Soloists of the Royal Danish Ballet light up Jacob's Pillow

Effervescence and sparkle are appropriate qualities for a celebration, and the Soloists of the Royal Danish Ballet spread plenty around in the opening night of a week at Jacob's Pillow, the perennial summer dance center in the Berkshire Mountains. Marking its 10th year of summer touring, the chamber group from Copenhagen offers classical dancing in the distinctive style of its great national choreographer, August Bournonville.

Ballet dancing is not all alike, and, seeing the Danes again after a while, I always have to refocus my attention. Like a photographer pulling in the lens, I adjust from the big, restless drive of American dancing to smaller, subtler pleasures. Bournonville dancers are step virtuosos, with elegant flashing feet that can scissor neatly back to their starting positions after a blur of batterie or turns. They are famous for their soaring jumps and their sumptuous open poses. Part of their fascination lies in the contrast between this exacting step work and the contained, centered body from which it bursts out.

Although Bournonville -- who died over 100 years ago -- worked in the traditional 19th-century medium of big costume-story ballets, the heart of his spectacles was always the dancing.

This is why the Soloists group can mount successful programs in miniature, without sets, orchestra, or the peripheral color found in the originals. They closed their program at the Pillow with the Pas de Six and Tarantella from ``Napoli,'' framing its ceaseless flow of tiny, brilliant solos and duets with the camaraderie of a village post office.

The evening opened with ``Bournonville-Divertissements,'' showcasing facets of the style, from etudes for small ensembles to more theatrical numbers, like the comic ``Jockey Dance,'' with two competing males (Peter Bo Bendixen and Ib Jeppesen).

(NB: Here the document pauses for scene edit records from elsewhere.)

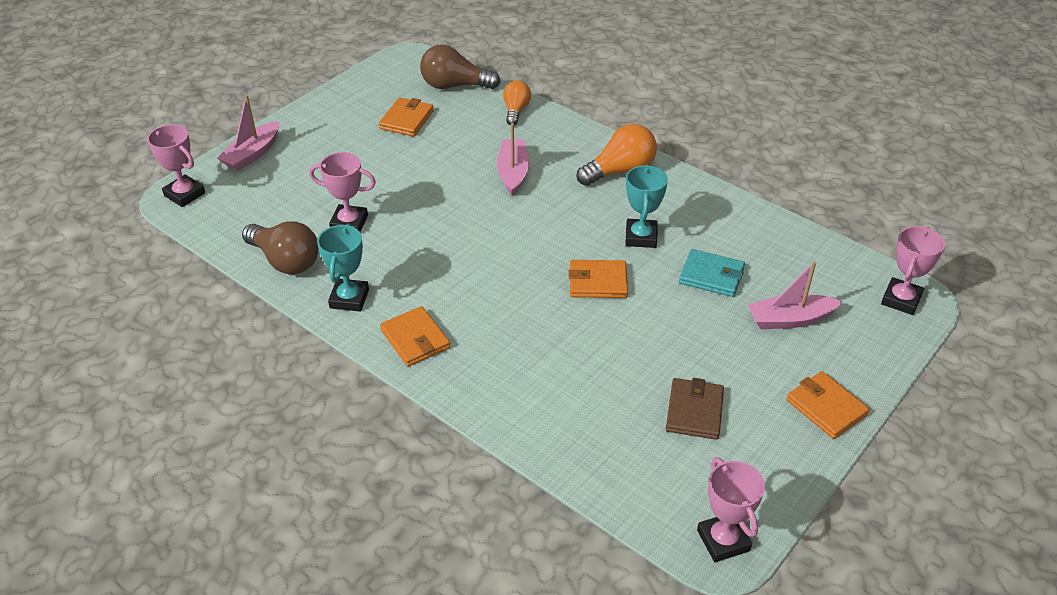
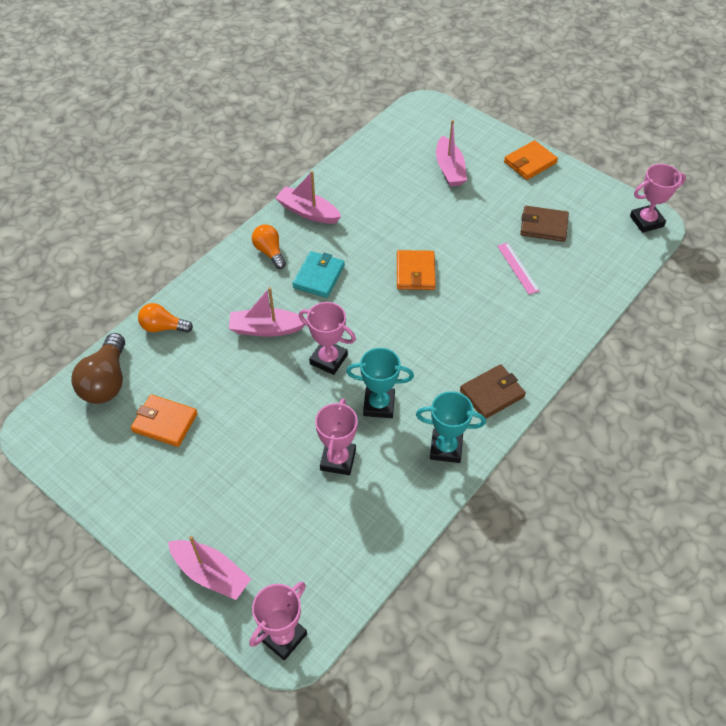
camera: 90 degrees left, 10 degrees up
(285, 261) = (395, 510): brown light bulb -> none
(415, 339) = (492, 393): orange wallet -> brown wallet
(612, 377) = (518, 268): none -> pink ruler
(620, 171) = (269, 252): orange light bulb -> orange light bulb, size x0.63
(641, 237) = (360, 243): turquoise trophy -> turquoise trophy (379, 405)
(686, 196) = (308, 212): none -> pink boat
(711, 276) = (405, 205): turquoise wallet -> turquoise wallet (319, 276)
(901, 300) = (426, 114): pink trophy -> pink trophy (328, 359)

Big Bournonville ballets also demanded specialty dances like the ``Polka Militaire'' (Lise Stripp and Poul Erik Hesselkilde), and charming duets like the pas de deux from ``Flower Festival in Genzano,'' danced on opening night by Henriette Muus and Alexander Kolpin, two recent winners at the International Ballet Competition in Jackson, Miss.

Although there can be no new Bournonville to refresh the repertory, artistic director Dinna Bjorn has been particularly resourceful in discovering little-known fragments that can be restored, and related curios such as the lively peasant number, Dance of Joy from ``The Little Mermaid,'' by Hans Beck, Bournonville's most devoted successor at the Royal Theater.

Aware of the fossilizing effect of the conservatory mode, Ms. Bjorn is also concerned with adding new choreography, and ``Sad Songs,'' made this summer by the young Dutch choreographer Nils Christe, is the latest effort in this line. Set to Mahler's Kindertotenlieder, the ballet inevitably invokes the definitive Mahler ballet -- Antony Tudor's ``Dark Elegies,'' choreographed in 1937 to the same music.

Mr. Christe's work meditates on women as sorrowing and comforting beings, with the men stoically maneuvering and steadying them.

Christe has appropriated the angular shapes and solemn tone of Tudor's masterpiece, but his ballet is unfocused, a series of modern-looking, acrobatic duets, each ending in an applause-provoking blackout. Inexplicably, Christe didn't make any use of the community feeling which is the company's life-blood and which gives ``Dark Elegies'' its ritual compassion.

The dancers looked expressive in the piece, especially Frank Andersen, who was co-founder with Bjorn of the Soloists group. With typical Danish modesty, he's just one of the troops here, though back in Copenhagen he's now director of the Royal Danish Ballet itself.